EXERCISE AIM
Go through this listing and swap every "lens line" for "camera line", keeping everything else unchanged. Leave the pictures out of your answer.

-------- DATA EXTRACT --------

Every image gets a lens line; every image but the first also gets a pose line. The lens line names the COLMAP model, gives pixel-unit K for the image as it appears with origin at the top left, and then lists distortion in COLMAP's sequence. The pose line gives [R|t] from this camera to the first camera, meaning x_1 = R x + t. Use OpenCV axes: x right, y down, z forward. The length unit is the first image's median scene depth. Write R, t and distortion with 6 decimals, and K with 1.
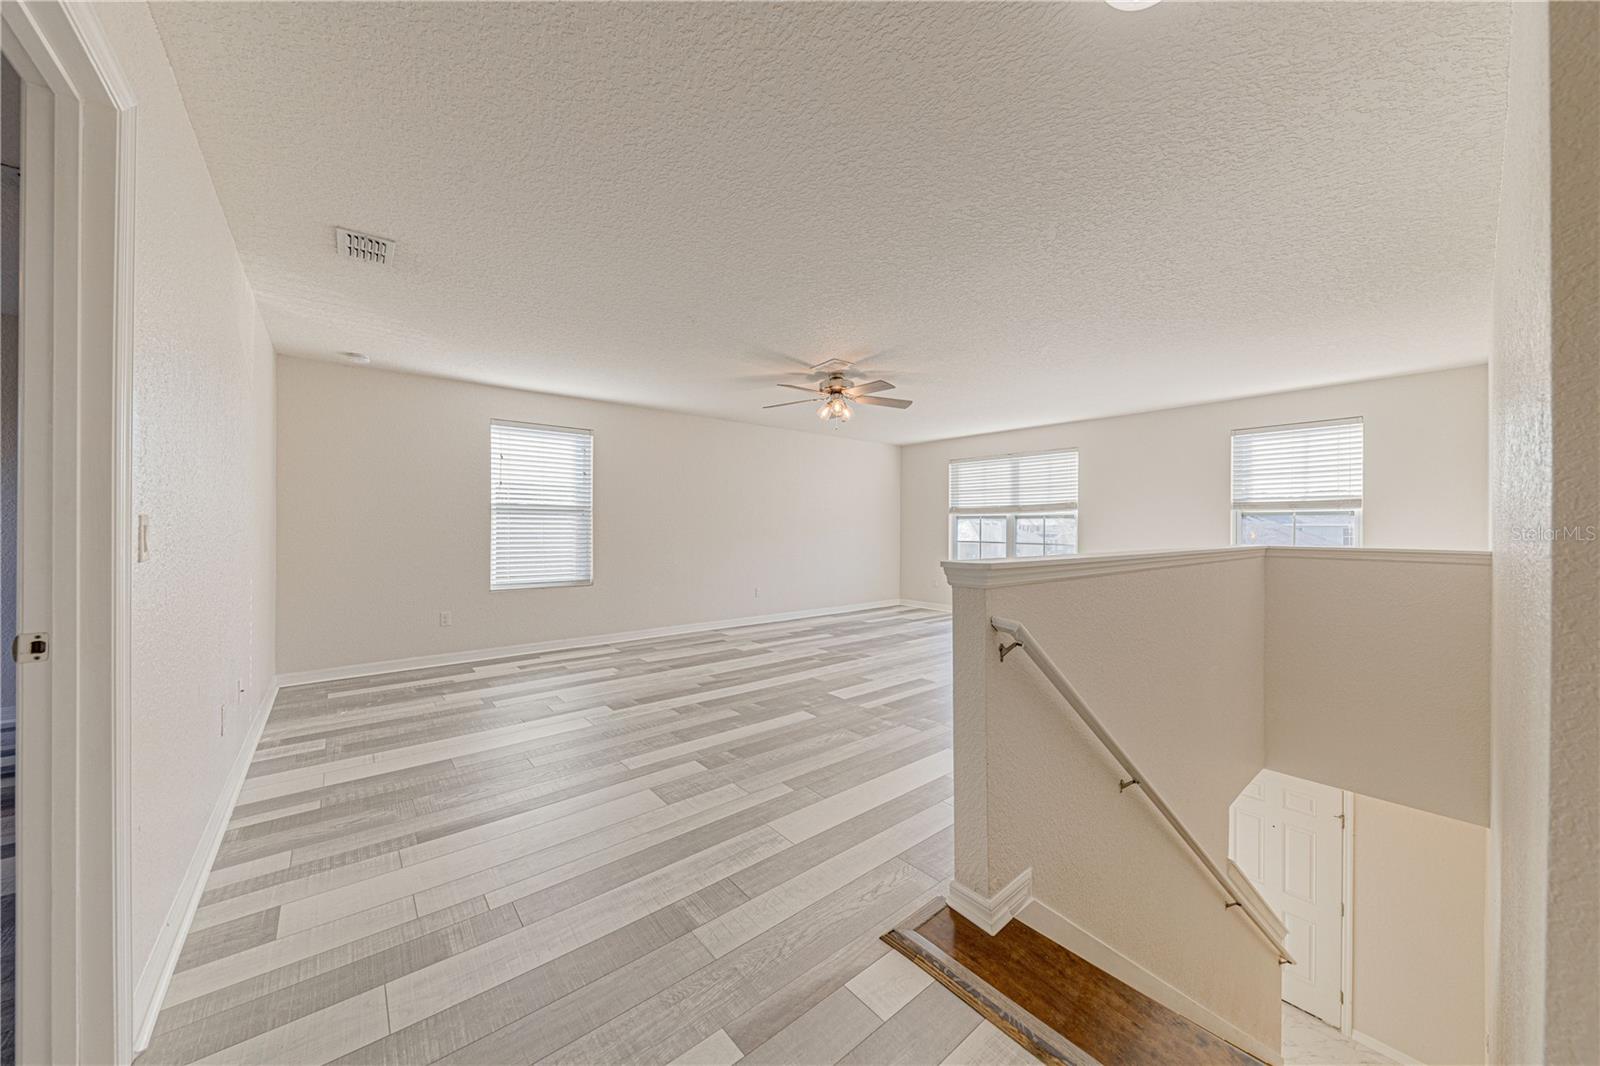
lens RADIAL K [[555.0, 0, 806.4], [0, 555.0, 536.9], [0, 0, 1]] dist [0.008440, -0.003140]
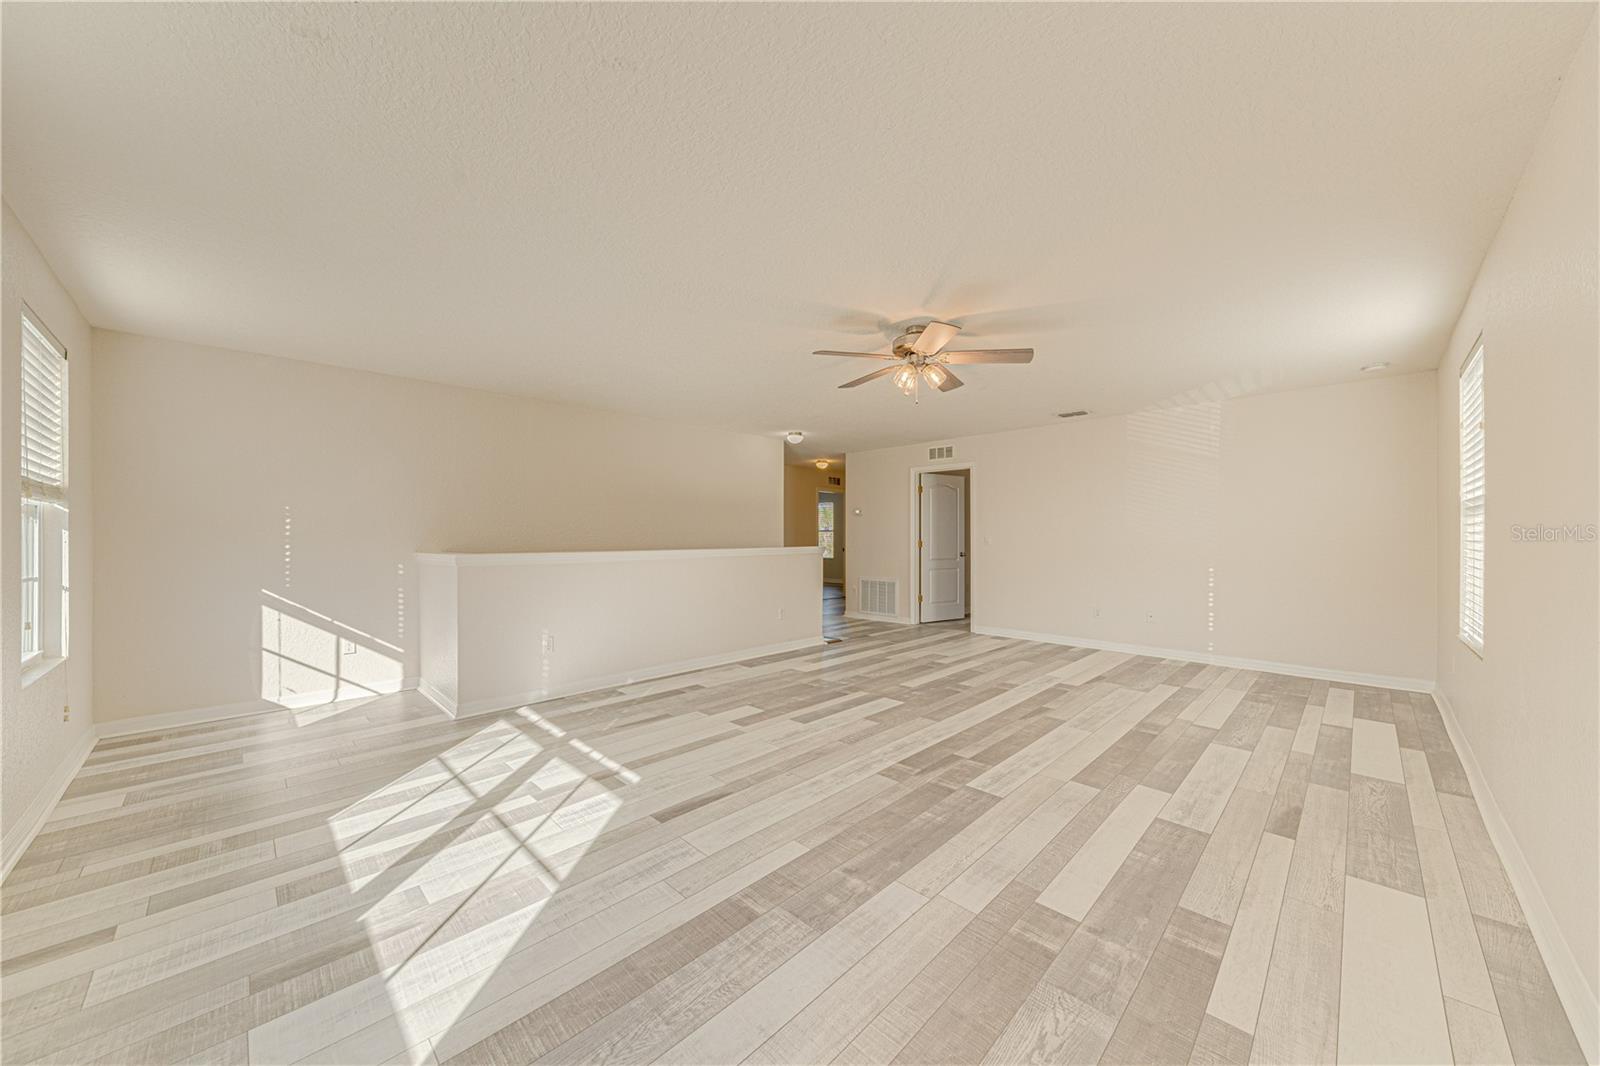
lens RADIAL K [[555.0, 0, 806.4], [0, 555.0, 536.9], [0, 0, 1]] dist [0.008440, -0.003140]
pose [[-0.995459, -0.005255, -0.095050, 0.310703], [-0.006827, 0.999845, 0.016221, -0.030546], [0.094950, 0.016796, -0.995340, 1.980415]]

--------

OUTPUT FOR THIS EXERCISE
Every image gets a camera line; every image but the first also gets a pose line. The camera line names the COLMAP model, gives pixel-unit K for the image as it appears with origin at the top left, and then lists distortion in COLMAP's sequence. The pose line gives [R|t] from this camera to the first camera, meaning x_1 = R x + t. Use OpenCV axes: x right, y down, z forward. The length unit is the first image's median scene depth. Write R, t and distortion with 6 decimals, and K with 1.
lens RADIAL K [[555.0, 0, 806.4], [0, 555.0, 536.9], [0, 0, 1]] dist [0.008440, -0.003140]
lens RADIAL K [[555.0, 0, 806.4], [0, 555.0, 536.9], [0, 0, 1]] dist [0.008440, -0.003140]
pose [[-0.995459, -0.005255, -0.095050, 0.310703], [-0.006827, 0.999845, 0.016221, -0.030546], [0.094950, 0.016796, -0.995340, 1.980415]]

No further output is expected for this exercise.